(Stored data entries)
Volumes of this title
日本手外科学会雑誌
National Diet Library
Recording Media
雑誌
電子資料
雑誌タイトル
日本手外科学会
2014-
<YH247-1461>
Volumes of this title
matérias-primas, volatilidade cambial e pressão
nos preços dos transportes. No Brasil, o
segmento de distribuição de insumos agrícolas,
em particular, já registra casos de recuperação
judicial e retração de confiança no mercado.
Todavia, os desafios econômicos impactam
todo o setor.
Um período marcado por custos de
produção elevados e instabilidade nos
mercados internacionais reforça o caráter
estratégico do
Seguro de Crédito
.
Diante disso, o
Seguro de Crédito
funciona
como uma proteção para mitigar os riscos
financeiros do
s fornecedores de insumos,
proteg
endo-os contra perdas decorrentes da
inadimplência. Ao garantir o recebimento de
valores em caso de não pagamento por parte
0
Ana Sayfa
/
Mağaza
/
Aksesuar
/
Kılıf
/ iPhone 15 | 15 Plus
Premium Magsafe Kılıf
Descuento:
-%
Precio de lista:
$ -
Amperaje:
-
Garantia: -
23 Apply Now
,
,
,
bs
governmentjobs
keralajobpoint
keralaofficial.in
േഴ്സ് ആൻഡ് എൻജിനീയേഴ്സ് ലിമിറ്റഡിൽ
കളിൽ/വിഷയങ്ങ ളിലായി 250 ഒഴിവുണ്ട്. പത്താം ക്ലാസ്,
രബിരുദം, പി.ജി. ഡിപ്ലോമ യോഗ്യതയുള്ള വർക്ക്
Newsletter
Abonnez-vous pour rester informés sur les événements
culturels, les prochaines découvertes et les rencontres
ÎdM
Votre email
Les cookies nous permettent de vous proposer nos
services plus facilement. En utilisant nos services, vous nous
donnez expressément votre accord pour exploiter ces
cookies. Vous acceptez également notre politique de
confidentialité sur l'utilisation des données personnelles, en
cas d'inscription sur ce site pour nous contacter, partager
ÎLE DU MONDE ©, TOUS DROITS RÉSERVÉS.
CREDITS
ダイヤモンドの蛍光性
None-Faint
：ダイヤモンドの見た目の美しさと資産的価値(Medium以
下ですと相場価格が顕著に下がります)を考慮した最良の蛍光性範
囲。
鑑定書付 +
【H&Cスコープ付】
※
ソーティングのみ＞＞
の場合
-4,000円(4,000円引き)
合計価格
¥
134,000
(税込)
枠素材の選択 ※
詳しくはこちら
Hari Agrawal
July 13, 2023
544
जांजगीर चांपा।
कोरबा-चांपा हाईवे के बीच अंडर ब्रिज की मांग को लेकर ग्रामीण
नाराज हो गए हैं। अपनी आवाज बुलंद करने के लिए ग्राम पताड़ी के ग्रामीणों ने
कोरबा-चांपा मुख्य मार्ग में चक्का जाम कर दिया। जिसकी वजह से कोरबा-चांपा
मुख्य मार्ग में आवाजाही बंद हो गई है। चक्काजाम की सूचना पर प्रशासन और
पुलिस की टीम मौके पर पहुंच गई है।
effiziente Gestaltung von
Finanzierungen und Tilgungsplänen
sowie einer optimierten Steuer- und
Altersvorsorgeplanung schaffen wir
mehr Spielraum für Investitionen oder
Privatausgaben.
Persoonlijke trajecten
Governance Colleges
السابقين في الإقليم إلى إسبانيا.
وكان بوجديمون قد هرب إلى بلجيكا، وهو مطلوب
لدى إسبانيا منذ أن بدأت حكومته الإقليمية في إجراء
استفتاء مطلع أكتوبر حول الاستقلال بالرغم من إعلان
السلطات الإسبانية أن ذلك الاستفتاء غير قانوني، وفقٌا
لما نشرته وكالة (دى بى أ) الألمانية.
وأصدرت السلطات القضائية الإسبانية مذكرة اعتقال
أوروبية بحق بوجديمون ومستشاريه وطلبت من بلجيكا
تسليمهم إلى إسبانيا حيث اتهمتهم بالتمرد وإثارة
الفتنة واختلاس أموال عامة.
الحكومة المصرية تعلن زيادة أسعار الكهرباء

YOUR TASK => Repeat the entries verbatim through the line with "endo-os contra perdas decorrentes da".

OUTPUT OF THE TASK =>
Volumes of this title
日本手外科学会雑誌
National Diet Library
Recording Media
雑誌
電子資料
雑誌タイトル
日本手外科学会
2014-
<YH247-1461>
Volumes of this title
matérias-primas, volatilidade cambial e pressão
nos preços dos transportes. No Brasil, o
segmento de distribuição de insumos agrícolas,
em particular, já registra casos de recuperação
judicial e retração de confiança no mercado.
Todavia, os desafios econômicos impactam
todo o setor.
Um período marcado por custos de
produção elevados e instabilidade nos
mercados internacionais reforça o caráter
estratégico do
Seguro de Crédito
.
Diante disso, o
Seguro de Crédito
funciona
como uma proteção para mitigar os riscos
financeiros do
s fornecedores de insumos,
proteg
endo-os contra perdas decorrentes da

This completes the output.